С горы спускались в этот день с песнями. У всех появилось отрадное чувство уверенности. Работа заметно продвинулась вперед.

Тоня оглядывалась назад, на мрачно чернеющий лес и голую вершину. Ей уже чудилось, что по склону проложена новая широкая дорога, на столбах светятся электрические фонари… Гора живет. Вокруг шахты строятся дома, люди переселяются в новые жилища, Лиственничка работает день и ночь… И все это сделала бригада, ее бригада!

Она поймала себя на том, что с нежностью думает о товарищах. Они стали близкими, нужными ей людьми. Ее беспокоит всегдашняя бледность Зины, беспечность Савельева, который то плохо обуется, то оденется слишком легко. А Димке ей всегда хочется подсунуть лишний кусок. Он ест очень много и редко бывает сыт.

Отдавая силы и помыслы работе, Тоня не переставала внимательно следить за ученьем Павла. Оказалось, что это не такое простое дело, как она думала первого сентября, когда договаривалась, с десятым классом. То Лена Баранова заболела - и у Павла прорыв по немецкому языку, то Володя Арыштаев занят школьной газетой и не может идти на урок, то Заварухину необходимо посетить физический кабинет и прослушать консультацию Федора Семеновича. Тоня старалась выкроить время, чтобы заняться с Павлом немецким, уговаривала Володю дать лишний урок истории и бежала вечером к Федору Семеновичу.

Однажды Митя Бытотов пришел к ней возмущенный:

- Тебе известно, что Китаева уже четыре урока пропустила?

- Как! - удивилась Тоня. - Значит, Павел две недели химией не занимался?

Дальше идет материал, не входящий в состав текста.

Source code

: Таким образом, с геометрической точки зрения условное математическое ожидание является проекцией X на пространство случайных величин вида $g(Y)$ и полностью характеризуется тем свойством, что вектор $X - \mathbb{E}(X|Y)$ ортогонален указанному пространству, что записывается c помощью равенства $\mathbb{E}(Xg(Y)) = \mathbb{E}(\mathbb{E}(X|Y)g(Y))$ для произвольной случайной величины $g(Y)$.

Да что это с Олей? Больна?

- Здорова! Просто фокусничает. Я случайно узнал, что она на уроки опаздывает, сделал замечание, она и разобиделась. Я снимаю ее с преподавания, так и знай.

Тоня посмотрела на Бытотова и почему-то решила: нет, здесь что-то не так.

- Ладно, Митя, я сама у нее побываю.

В тот же вечер она отправилась к Оле. Та встретила ее приветливо, но после первых же слов об уроках разволновалась. Лицо ее покраснело, она косила на Тоню сердитыми черными глазами и говорила раздраженно:

- Митьке командовать нравится! Конечно, после того, что он мне наговорил, я заниматься не буду. Подумаешь, опоздала несколько раз! Павел не обижался, говорил, что ему со мной легко учиться. А если Бытотов, как с девчонкой, обращается, не стану больше в Белый Лог ходить. Назло Митьке не стану!

Она заплакала злыми слезами.

На следующий день Тоня напустилась на Заварухина:

- Что же ты мне ничего не говорил? Зачем Китаеву покрываешь? Мы снимаем ее с преподавания.

- И очень плохо сделаете! - Павел нахмурился. - Ольга девочка толковая. Правда, не очень аккуратно приходит, зато потом увлечется, сидит, времени не замечает. Митя, видно, через край хватил.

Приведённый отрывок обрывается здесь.